Der Gesetzentwurf trägt maßgeblich zum Bürokratieabbau bei. Gleichzeitig stärkt er die kommunale Selbstverwaltung beim Ausbau Erneuerbarer Energien in mehrfacher Hinsicht, so dass Kommunen nicht mehr willkürlich durch landespolitische Restriktionen am Ausbau Erneuerbarer Energien gehindert werden können. Die Raumordnungspolitik wird dadurch zeitgemäß und kann künftig nicht mehr zur Verhinderungsplanung missbraucht werden.
 
 
Der Gesetzentwurf wird unter anderem
  • künftig 1,5 Prozent der hessisches Landesfläche in den Regionalplänen als Vorranggebiete für raumbedeutsame Anlagen zur Nutzung Erneuerbarer Energien vorsehen. Alle anderen Flächen werden zu Vorbehaltsflächen, die aufgrund autonomer Entscheidungen der Kommunen ebenfalls für Standorte verfügbar gemacht werden können, soweit dem andere Fachgesetze nicht entgegenstehen. Ausschlussgebiete gibt es nicht mehr.
  • Pauschale Höhenbegrenzungen von Windkraftanlagen wird es künftig nicht mehr geben. Jede Anlage obliegt einer kommunalen Einzelfallentscheidung.
  • Die Vorbildfunktion der Landesbehörden bei eigenen Baumaßnahmen und im Fahrzeugpark des Landes für die Nutzung Erneuerbarer Energien wird gesetzliche Auflage.

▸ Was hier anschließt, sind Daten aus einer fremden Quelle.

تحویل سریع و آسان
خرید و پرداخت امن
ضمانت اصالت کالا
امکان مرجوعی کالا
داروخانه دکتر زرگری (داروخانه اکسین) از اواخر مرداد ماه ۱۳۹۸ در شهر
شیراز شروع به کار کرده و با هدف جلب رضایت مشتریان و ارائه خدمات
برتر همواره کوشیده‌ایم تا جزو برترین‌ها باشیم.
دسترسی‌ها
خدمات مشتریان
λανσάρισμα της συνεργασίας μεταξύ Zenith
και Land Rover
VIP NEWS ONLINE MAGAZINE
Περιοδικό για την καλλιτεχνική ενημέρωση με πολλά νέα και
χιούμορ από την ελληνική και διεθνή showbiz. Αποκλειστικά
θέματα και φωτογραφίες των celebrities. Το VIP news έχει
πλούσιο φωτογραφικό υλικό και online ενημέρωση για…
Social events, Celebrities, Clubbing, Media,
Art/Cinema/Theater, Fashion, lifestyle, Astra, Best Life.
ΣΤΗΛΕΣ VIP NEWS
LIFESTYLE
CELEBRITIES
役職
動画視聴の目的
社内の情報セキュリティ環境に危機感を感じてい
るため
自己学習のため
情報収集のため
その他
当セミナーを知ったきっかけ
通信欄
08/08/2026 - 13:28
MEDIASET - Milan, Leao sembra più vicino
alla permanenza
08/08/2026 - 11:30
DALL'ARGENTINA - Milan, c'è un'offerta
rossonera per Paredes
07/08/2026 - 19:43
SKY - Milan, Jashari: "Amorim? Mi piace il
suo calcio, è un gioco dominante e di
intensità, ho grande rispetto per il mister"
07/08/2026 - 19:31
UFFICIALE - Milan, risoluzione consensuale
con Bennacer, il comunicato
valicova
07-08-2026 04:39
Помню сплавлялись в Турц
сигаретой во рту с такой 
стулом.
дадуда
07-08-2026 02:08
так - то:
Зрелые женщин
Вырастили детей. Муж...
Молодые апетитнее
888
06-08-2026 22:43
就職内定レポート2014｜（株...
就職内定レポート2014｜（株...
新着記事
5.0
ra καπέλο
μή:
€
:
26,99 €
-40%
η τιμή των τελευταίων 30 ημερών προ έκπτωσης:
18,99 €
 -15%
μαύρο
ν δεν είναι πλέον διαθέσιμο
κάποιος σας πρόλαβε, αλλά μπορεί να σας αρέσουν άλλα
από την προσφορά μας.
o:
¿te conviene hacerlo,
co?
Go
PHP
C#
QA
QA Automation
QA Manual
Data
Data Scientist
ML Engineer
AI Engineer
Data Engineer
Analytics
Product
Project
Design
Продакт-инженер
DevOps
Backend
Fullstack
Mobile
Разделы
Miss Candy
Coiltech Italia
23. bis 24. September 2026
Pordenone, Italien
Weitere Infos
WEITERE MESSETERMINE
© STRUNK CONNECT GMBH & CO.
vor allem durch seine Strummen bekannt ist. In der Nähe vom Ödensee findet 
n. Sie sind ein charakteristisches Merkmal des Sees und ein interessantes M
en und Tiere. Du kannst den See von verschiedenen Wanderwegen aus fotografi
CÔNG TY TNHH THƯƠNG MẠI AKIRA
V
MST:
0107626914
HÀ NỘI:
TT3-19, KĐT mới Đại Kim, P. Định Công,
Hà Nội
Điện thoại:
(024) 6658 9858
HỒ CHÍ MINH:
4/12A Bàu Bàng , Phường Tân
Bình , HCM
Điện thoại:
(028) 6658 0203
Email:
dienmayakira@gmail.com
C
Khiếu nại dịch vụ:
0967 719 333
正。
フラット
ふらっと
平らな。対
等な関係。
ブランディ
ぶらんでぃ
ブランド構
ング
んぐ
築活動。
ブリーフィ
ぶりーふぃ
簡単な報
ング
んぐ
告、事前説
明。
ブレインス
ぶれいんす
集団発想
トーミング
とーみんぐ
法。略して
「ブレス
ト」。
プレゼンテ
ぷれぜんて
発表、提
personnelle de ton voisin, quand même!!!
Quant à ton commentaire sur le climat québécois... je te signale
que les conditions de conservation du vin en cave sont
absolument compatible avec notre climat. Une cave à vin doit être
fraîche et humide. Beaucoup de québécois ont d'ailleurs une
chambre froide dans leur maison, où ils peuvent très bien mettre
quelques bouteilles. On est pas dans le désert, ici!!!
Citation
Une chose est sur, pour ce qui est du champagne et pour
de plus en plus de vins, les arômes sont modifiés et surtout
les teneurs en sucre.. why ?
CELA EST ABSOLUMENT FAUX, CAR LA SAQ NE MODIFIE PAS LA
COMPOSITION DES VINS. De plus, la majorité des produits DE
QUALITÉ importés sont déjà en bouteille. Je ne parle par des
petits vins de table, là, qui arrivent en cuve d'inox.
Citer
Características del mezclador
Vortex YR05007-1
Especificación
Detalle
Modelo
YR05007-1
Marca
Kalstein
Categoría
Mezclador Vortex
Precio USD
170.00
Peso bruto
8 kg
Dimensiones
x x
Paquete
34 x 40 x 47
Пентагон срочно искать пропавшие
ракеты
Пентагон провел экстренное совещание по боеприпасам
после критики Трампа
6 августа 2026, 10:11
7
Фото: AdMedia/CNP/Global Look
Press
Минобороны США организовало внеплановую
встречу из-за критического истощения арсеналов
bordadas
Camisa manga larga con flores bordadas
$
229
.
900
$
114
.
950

  • Die Landesregierung wird gesetzlich verpflichtet, ein umfassendes Landeskataster für Erneuerbare Energien zu erstellen, um das Gesamtpotenzial Erneuerbarer Energien zu erfassen und damit Kommunen und Investoren optimale Planungsdaten für Investitionen zur Verfügung zu stellen. Dies gilt für alle Erneuerbaren Energien: Solarkraft, Windkraft, Wasserkraft, Bioenergie, geothermische Energie.
  • Eine Clearingstelle zur Klärung von Standortstreitigkeiten wird eingeführt, die unter Anhörung der strittigen Positionen öffentlich entscheidet. Dies führt zur Investitionsbeschleunigung, mehr Investitionssicherheit und zur außergerichtlichen Streitbeilegung.
  • Eine Anschluss- und Benutzungspflicht durch Kommunen für die Versorgung mit umweltfreundlicher Energie wird erleichtert, im Zusammenhang mit der Nah- und Fernwärmeversorgung. Dies ermöglicht Preissenkungen in der Wärmeversorgung und die Einführung gekoppelter Tarifangebote (Strom, Wärme) durch Stadtwerke.
  • Durch die Änderung der Hessischen Bauordnung werden kommunale Satzungen wie die "Marburger Solarsatzung" landesgesetzlich abgesichert.
  • In der Landeshaushaltsordnung wird die langfristige Energiebilanz (vermiedene Brennstoffkosten durch Erneuerbare Energien und durch rationelle Energieverwendung) zur Entscheidungsgrundlage für öffentliche energetische Neuinvestitionen gemacht.
Mit diesem Gesetzentwurf wird energiepolitisches Neuland betreten.